Joshua M. Ferguson (Ph.D.) is a non-binary trans (they/them) writer, filmmaker, advocate, and alchemist. In 2018, they became the first person to receive a non-binary birth certificate with an “X” designation in their home province of Ontario, and their advocacy on behalf of non-binary trans people has contributed to government reform in Canada. With their production company Turbid Lake Pictures, Ferguson’s filmmaking work includes the award-winning Whispers of Life; Limina, which was shown at festivals around the world and praised for its trans inclusivity, and the love story Henry’s Heart. Their writing and advocacy efforts have been featured in international publications including the Toronto Star, the Guardian, NBC News, HuffPost, VICE, BuzzFeed, Teen Vogue, and OUT Magazine. Ferguson lives in Vancouver, British Columbia, with their partner Florian. Me, Myself, They is their first book.

Cecil Foster is a leading author, academic, journalist and public intellectual. His work speaks about the challenges that Black people have encountered historically in Canada in their efforts to achieve respect and recognition for their contribution to what is now a multicultural Canada. He highlights their fight for social justice and human dignity. In particular, Foster addresses the issues of immigration in his critical discussions on who is a Canadian in the ever-evolving social narrative toward a genuine multicultural Canada.

Waubgeshig Rice is an author and journalist originally from Wasauksing First Nation.
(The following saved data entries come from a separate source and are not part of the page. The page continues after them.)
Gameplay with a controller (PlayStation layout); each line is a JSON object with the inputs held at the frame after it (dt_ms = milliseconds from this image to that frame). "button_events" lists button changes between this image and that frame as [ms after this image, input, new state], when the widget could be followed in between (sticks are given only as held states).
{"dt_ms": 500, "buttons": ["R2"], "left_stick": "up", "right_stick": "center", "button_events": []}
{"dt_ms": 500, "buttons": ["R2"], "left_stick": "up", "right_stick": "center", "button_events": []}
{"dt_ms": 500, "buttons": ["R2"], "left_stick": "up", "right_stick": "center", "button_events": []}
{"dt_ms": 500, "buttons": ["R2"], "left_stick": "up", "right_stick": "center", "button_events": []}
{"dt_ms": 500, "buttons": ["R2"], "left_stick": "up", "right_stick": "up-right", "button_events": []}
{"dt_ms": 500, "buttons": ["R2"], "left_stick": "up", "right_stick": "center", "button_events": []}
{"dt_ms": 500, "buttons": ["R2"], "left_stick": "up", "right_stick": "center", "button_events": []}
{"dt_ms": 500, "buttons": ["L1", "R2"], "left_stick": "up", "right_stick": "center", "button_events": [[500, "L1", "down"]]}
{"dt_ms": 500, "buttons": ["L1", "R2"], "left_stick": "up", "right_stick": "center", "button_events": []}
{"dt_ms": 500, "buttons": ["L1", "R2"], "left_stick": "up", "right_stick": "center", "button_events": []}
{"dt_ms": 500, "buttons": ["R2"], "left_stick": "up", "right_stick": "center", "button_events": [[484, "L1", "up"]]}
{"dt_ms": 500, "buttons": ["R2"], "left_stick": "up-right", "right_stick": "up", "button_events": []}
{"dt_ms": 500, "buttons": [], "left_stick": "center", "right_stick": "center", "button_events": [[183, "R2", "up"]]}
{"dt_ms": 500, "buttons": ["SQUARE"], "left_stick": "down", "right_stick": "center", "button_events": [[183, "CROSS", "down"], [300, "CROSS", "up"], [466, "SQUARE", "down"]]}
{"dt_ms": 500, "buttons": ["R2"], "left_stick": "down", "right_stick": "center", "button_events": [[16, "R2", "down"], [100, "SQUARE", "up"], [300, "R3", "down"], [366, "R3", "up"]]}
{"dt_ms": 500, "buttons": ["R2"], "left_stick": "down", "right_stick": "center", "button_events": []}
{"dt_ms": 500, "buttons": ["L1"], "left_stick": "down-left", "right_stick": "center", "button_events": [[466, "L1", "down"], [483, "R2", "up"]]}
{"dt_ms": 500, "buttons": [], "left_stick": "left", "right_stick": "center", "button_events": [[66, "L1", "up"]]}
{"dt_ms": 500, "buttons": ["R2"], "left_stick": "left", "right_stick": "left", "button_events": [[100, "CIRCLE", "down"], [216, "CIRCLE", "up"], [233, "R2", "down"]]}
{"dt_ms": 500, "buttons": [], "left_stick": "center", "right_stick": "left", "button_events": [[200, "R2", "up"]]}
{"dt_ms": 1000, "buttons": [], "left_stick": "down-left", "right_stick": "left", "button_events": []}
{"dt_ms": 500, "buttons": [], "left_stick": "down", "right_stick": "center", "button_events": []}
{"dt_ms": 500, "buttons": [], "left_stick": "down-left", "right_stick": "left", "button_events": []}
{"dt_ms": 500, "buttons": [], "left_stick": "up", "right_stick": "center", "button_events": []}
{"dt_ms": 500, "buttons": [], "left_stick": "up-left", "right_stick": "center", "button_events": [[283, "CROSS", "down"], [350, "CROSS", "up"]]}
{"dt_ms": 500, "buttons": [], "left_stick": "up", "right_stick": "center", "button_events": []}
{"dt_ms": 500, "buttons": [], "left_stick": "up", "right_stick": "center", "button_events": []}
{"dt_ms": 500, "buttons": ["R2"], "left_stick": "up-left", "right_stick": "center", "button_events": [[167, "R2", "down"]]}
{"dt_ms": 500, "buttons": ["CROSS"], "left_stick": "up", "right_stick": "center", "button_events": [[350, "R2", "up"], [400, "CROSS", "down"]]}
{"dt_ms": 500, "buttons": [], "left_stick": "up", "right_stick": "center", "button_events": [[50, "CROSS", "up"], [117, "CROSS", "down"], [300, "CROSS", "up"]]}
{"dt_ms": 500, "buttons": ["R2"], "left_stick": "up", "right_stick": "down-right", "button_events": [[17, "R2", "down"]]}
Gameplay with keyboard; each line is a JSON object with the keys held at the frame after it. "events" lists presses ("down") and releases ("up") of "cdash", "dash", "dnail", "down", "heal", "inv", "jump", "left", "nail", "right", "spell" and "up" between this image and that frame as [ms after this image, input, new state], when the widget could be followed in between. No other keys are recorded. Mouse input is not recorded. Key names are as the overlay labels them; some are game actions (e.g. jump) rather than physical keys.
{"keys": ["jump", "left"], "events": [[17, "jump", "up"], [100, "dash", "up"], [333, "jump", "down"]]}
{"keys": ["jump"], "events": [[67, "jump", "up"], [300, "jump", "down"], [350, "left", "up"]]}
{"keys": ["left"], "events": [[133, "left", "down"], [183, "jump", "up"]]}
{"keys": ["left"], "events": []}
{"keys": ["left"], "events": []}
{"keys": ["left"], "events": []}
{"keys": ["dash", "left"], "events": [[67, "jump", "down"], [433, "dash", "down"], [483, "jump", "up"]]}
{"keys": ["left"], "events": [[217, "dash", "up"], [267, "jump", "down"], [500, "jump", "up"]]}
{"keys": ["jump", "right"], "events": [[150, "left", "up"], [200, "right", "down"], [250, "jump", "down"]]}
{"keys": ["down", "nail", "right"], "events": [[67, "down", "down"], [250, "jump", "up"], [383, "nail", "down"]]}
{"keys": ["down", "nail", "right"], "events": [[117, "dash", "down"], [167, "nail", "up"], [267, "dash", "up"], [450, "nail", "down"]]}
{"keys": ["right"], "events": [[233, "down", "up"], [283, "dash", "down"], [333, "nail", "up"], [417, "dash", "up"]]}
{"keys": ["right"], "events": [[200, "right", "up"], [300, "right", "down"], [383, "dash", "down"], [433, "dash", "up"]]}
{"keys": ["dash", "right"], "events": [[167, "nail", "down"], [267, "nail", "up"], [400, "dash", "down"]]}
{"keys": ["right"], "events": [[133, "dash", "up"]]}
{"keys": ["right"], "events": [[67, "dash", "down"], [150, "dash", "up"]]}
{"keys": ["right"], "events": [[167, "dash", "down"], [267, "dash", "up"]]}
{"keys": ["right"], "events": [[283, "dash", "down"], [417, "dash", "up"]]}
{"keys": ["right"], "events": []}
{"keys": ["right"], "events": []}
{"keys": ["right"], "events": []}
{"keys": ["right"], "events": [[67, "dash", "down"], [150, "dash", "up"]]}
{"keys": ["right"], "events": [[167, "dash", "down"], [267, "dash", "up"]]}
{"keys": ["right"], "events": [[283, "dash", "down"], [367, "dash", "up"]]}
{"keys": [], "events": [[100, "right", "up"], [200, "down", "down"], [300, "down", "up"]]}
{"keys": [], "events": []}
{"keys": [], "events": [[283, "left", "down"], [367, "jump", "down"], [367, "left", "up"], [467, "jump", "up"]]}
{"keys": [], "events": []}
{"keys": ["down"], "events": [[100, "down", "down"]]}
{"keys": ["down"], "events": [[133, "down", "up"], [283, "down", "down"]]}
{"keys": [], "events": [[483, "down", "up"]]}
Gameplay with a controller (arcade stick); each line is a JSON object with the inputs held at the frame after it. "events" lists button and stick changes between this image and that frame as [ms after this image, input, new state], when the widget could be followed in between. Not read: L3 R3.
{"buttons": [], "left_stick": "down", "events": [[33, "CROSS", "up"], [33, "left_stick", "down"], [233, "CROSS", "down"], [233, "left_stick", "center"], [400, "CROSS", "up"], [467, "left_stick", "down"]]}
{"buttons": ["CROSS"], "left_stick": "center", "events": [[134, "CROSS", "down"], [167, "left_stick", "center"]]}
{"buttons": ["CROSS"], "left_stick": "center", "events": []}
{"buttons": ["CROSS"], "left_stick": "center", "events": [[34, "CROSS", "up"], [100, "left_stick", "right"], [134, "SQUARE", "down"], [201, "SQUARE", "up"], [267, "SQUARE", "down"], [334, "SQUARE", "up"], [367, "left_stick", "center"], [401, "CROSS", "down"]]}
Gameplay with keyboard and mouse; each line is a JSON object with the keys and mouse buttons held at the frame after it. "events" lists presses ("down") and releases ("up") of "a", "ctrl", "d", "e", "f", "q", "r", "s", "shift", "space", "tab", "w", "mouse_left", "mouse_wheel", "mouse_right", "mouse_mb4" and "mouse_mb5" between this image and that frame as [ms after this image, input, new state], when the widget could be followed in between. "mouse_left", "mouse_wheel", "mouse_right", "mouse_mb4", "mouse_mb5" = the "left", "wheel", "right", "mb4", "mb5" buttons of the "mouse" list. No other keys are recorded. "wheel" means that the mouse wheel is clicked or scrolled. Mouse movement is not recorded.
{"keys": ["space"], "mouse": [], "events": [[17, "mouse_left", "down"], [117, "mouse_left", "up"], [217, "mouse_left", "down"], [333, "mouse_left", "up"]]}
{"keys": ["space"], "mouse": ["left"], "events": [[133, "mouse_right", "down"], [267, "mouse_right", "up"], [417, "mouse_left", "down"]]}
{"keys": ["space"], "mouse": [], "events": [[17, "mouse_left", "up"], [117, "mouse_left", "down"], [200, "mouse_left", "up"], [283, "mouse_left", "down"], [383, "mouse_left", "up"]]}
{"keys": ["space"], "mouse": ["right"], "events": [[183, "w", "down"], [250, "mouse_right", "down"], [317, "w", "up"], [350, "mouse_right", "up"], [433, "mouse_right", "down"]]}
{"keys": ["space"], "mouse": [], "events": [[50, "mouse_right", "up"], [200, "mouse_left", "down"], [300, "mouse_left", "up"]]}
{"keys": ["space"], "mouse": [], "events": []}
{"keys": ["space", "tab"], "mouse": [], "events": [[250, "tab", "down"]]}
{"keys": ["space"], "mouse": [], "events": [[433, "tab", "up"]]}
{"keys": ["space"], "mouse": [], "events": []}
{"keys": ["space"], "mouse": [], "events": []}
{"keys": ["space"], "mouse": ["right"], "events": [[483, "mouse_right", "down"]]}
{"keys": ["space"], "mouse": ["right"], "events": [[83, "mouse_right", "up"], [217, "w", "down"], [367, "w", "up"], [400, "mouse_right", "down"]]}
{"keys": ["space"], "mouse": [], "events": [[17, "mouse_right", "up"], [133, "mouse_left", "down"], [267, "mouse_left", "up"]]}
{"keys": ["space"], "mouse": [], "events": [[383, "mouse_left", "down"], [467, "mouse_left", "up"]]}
His first short story collection, Midnight Sweatlodge, was inspired by his experiences growing up in an Anishinaabe community, and won an Independent Publishers Book Award in 2012. His debut novel, Legacy, followed in 2014. He currently works as a multi-platform journalist for CBC in Sudbury. In 2014, he received the Anishinabek Nation’s Debwewin Citation for excellence in First Nation Storytelling. Waubgeshig now splits his time between Sudbury and Wasauksing.